Писарро, Альмагро, Сото и их люди походным маршем вышли из Кахамарки 11 августа 1533 года. Сначала продвижение не было отмечено никакими событиями. Два дня они провели в Кахабамбе и четыре – в Уамачуко. Армия завоевателей продвигалась вперед по ничем не примечательной местности между Кахамаркой и горами, возвышающимися над Уайласской долиной, – это зеленый, довольно лесистый для Перу край, где в настоящее время растут низкие, искривленные деревья местных пород и плантации высоких, завезенных сюда из других мест эвкалиптов. В Уамачуко до наших дней сохранились древние развалины в двух местах. Вблизи колониального городка располагаются останки небольших строений, чьи стены сходятся под прямыми углами, а огороженные прямоугольные участки, возможно, служили инкам в качестве военного лагеря; и на скалистом гребне над городом возвышаются стены из грубого камня и глины, заросшие кустарником и ежевикой. Это крепость Марка-Уамачуко, построенная еще до того, как страна была завоевана инками, в период, когда Перу было разделено на города-государства. Из Уамачуко отряд Писарро направился в Андамарку, тот самый городок, где людьми Атауальпы был убит Уаскар. Там отряд отдыхал три дня. Испанцы решили не идти по главной магистрали через Кончукос к восточным склонам Кордильера-Бланки из-за многочисленных гор. Вместо этого они спустились в глубокую Уайласскую долину в том месте, где бурная река Санта поворачивает на запад, прорезая себе путь к Тихому океану через сухие красноватые породы скалистых ущелий.

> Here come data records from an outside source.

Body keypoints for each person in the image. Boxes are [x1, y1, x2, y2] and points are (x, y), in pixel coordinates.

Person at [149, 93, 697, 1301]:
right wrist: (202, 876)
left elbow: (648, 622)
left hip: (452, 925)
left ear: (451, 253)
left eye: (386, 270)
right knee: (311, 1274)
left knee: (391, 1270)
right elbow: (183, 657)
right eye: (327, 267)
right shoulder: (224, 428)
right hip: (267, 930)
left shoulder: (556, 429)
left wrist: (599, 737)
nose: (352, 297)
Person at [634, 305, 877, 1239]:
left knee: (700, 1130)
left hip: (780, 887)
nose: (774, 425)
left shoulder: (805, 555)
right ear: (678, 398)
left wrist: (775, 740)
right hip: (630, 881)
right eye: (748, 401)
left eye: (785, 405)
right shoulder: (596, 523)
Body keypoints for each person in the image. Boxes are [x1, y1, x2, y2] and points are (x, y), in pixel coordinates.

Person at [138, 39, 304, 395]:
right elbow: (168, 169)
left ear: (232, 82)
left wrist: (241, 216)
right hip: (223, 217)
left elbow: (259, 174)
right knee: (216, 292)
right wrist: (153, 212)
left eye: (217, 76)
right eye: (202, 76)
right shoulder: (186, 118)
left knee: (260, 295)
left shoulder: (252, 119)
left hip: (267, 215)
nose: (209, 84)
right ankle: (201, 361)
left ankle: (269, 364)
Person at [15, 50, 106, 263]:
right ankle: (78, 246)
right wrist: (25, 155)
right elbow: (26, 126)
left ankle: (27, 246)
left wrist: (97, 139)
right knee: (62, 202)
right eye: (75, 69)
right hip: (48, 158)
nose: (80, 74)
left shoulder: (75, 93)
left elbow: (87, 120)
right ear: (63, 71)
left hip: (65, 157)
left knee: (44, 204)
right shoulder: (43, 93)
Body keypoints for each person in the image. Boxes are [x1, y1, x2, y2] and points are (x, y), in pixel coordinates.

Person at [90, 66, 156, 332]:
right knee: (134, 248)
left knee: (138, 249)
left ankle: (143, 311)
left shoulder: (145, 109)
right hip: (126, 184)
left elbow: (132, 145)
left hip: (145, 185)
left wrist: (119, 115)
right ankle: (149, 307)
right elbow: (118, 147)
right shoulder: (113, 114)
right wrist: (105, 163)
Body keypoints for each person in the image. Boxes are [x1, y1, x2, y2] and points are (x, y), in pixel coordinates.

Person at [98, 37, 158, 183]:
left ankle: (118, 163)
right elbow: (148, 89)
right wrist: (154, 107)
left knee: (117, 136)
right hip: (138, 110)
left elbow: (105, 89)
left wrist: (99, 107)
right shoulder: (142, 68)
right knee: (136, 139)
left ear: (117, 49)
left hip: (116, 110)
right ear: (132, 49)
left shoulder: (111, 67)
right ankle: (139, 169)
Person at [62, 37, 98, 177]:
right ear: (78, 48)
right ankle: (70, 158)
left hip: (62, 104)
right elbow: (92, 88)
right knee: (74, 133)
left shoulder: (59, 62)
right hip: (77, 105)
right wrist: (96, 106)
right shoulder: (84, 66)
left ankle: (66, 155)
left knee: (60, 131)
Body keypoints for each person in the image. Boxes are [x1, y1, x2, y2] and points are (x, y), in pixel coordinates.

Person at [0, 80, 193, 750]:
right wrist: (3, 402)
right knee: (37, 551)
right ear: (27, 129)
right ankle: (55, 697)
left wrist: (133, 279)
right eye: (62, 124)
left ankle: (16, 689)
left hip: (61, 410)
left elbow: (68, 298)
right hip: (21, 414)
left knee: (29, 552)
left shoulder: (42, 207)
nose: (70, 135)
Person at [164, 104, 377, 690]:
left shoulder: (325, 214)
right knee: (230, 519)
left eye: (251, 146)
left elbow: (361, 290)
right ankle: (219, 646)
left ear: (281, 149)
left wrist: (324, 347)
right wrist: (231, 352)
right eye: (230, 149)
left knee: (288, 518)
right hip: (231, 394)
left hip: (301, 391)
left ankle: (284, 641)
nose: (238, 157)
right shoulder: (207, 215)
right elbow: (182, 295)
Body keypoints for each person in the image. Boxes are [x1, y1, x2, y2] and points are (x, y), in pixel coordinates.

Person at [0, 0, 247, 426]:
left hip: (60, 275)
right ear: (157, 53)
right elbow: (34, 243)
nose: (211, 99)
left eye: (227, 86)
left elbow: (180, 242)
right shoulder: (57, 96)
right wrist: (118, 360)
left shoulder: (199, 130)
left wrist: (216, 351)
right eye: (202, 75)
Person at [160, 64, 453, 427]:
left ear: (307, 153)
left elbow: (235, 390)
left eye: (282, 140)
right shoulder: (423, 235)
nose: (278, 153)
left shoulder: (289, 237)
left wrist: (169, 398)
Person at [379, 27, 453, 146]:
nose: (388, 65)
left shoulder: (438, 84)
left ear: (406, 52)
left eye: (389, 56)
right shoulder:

Испанцы достигли города Уайласа в последний день месяца, перейдя реку, на которой он стоял, по одному из знаменитых подвесных мостов инков. «В самом узком месте реки, где ее воды ужасающе бурлят, стиснутые со всех сторон, они делают из камней мощные каменные фундаменты на каждом берегу реки. Поперек этих каменных сооружений кладутся толстые деревянные балки; и через реку они перекидывают и закрепляют толстые канаты из ивняка, похожие на якорные, только их канаты имеют толщину около трех пядей [3,5 фута] каждый. После того как через реку проложат и соединят друг с другом полдюжины таких канатов на ширину, чтобы проехала повозка, их переплетают крепкими пеньковыми веревками и укрепляют хворостом… Потом к каждой стороне моста приделывают бортики, как у телеги. И так этот мост лежит, наполовину повиснув в воздухе высоко над водой. Казалось, невозможно заставить лошадей – животных, которые так много весят, легко приходят в возбуждение и пугаются, – пройти по чему-нибудь, подвешенному в воздухе… Хотя они и упирались сначала, но когда их поставили на мост, их страх, очевидно, улегся, и они перешли по нему одна за другой, так что на первом мосту не было неприятных происшествий». Педро Санчо вспоминал, какой ужас охватил его при первой переправе по такому мосту: «Непривычному человеку такая переправа кажется опасной, потому что мост прогибается по всей своей длине, <… > так что сначала приходится идти вниз до середины моста, а потом нужно карабкаться вверх, чтобы достичь противоположного берега. Когда по мосту кто-то идет, мост сильно качается; от этого у непривычного человека кружится голова».
В течение восьми дней испанцы из отряда Писарро отдыхали в Уайласе, прежде чем двинуться вверх по долине реки. В самой долине было тепло, в ней в изобилии произрастали цветы, кукуруза, а в настоящее время есть даже пальмы. Но края долины круто и равномерно поднимаются к горным хребтам, возвышающимся по обе ее стороны: на западе к голым вершинам Кордильера-Негры, а на востоке к вечным снегам Кордильера-Бланки и увенчивающей ее самой высокой вершине Перу – горе Уаскаран. Склоны вокруг долины слишком круты: время от времени ледниковые отложения высокогорных каровых озер лопаются и склоны гор обрушиваются смертоносными оползнями. Отряд Писарро не спешил покидать долину и в середине сентября провел двенадцать дней на отдыхе в местечке Рекуай. Отсюда одна дорога вела вдоль долины Форталеса до Тихоокеанского побережья, где стоял огромный храм– крепость Парамонга, построенный из сырцового кирпича. Но Писарро двинулся по дороге, расположенной выше, которая огибала горы с юго-востока, перебираясь через верховья рек Пативилька и Уаура, и проходила через города Чикьян, Кахатамбо и Ойон.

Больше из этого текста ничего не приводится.